If I am reading this right your 68 sounds like a post, and the 69 doors are off a hardtop :confused
Is that right ?
If so, don't even go there.


----------



## jmt455 (Mar 26, 2012)

bondobill said:


> If I am reading this right your 68 sounds like a post, and the 69 doors are off a hardtop :confused
> Is that right ?
> If so, don't even go there.


^X2
You need 2-door "post" door frames.


----------



## 68GTOLSX (Nov 16, 2013)

Yeah I heard no such thing as dumb question. If I recall the correct term is coupe and heard top. I have a hard top since I have a b pillar (post) and coupe is no post. Only advantage I see of the hard top is weight savings. Just thought I'd ask since I'm at the point of cutting/moding up. 
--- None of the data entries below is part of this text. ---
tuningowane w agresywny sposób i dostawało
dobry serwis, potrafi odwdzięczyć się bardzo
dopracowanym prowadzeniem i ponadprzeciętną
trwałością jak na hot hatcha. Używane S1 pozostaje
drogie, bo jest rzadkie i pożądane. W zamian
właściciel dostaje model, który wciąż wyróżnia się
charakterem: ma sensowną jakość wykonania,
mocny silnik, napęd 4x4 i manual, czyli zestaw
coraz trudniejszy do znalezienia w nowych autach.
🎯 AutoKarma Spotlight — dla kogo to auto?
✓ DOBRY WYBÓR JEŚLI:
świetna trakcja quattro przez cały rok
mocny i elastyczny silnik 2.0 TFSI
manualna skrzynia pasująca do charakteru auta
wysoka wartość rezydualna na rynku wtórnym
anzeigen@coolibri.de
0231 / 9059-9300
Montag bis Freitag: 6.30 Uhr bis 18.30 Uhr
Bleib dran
I know about the post around the window, I just wonder they have to be identical. Bolt up and different window and use a 69 window seal? He's only asking 200 so 150 may take it and my diver door is ehhh so so. If the door skin works then size of door is the same, then the glass on the 69 is similar? so the 69 seal would need to be moded.

I'm not basterizing a car that would make a GTO fan like me cry, its tempest. Just trying to make it cool with what I think could look cool. I think the qtr window would have to stay since I did read it was part of the roof structure and why it didn't need extra supports. 
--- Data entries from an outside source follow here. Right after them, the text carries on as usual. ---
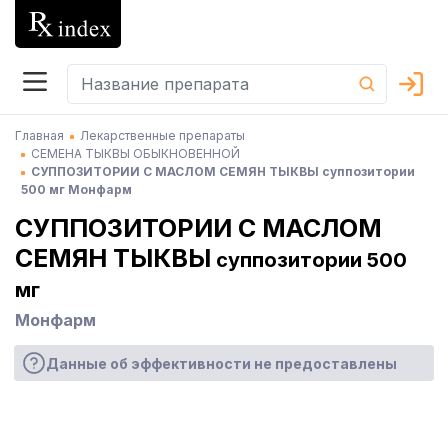
Главная
Лекарственные препараты
СЕМЕНА ТЫКВЫ ОБЫКНОВЕННОЙ
СУППОЗИТОРИИ С МАСЛОМ СЕМЯН ТЫКВЫ суппозитории
500 мг Монфарм
СУППОЗИТОРИИ С МАСЛОМ
СЕМЯН ТЫКВЫ
суппозитории 500
мг
Монфарм
Данные об эффективности не предоставлены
I don't know at this point just asking. I at least know same its the door skin now.


----------



## Instg8ter (Sep 28, 2010)

It's actually the opposite, you have a (post) coupe, the hardtop has no B-pillar and was more popular. I would look for some year and model correct doors (or just re-skin your cores), your making a lot of work for yourself to save a few hundred bucks. Besides the Post cars are a stiffer platform especially for high power applications.


----------



## ALKYGTO (Mar 29, 2010)

I would simply reskin the doors. Have a shop do it for you. Wing windows are awesome on a car with no A/C btw. Wish they had never stopped using them.


----------



## 68GTOLSX (Nov 16, 2013)

Really its not for cost savings, just different. I agree it could be hard work. For now things change almost weekly. Now I'm considering dropping my 408LS3 600hp and 6spd out of the pace car and put it in this car. So my AC would come with it so I'd hide the lines and how would need little vent windows. 

I'm a bit still torn on the door but I ask what would chip foose do? I know I'm not anything near it, but he does do these way out of box type of things and use parts from different cars to gain the look he wants. Don't know yet. Just a thought. 
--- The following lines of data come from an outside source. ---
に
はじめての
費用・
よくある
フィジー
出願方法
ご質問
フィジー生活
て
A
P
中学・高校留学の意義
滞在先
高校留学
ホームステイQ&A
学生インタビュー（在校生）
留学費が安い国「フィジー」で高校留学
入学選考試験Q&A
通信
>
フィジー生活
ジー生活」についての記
Yes I had that confused so with high hp This could work for me.


----------



## GoatGuru (Oct 1, 2013)

68GTOLSX said:


> Really its not for cost savings, just different. I agree it could be hard work. For now things change almost weekly. Now I'm considering dropping my 408LS3 600hp and 6spd out of the pace car and put it in this car. So my AC would come with it so I'd hide the lines and how would need little vent windows.
> 
> I'm a bit still torn on the door but I ask what would chip foose do? I know I'm not anything near it, but he does do these way out of box type of things and use parts from different cars to gain the look he wants. Don't know yet. Just a thought.
> 
> Yes I had that confused so with high hp This could work for me.


If you want to be different well use the 1969 doors and glass and do away with the wing windows. but you will get a lot of (heat or flak) from people that know there a 69 door on a 68. So do what ever its your car do what you want.. My Opinion is find the right doors.. Or buy them and hold onto them and resale them, if there clean and being 69 you shouldn't :cheershave a problem selling them.


----------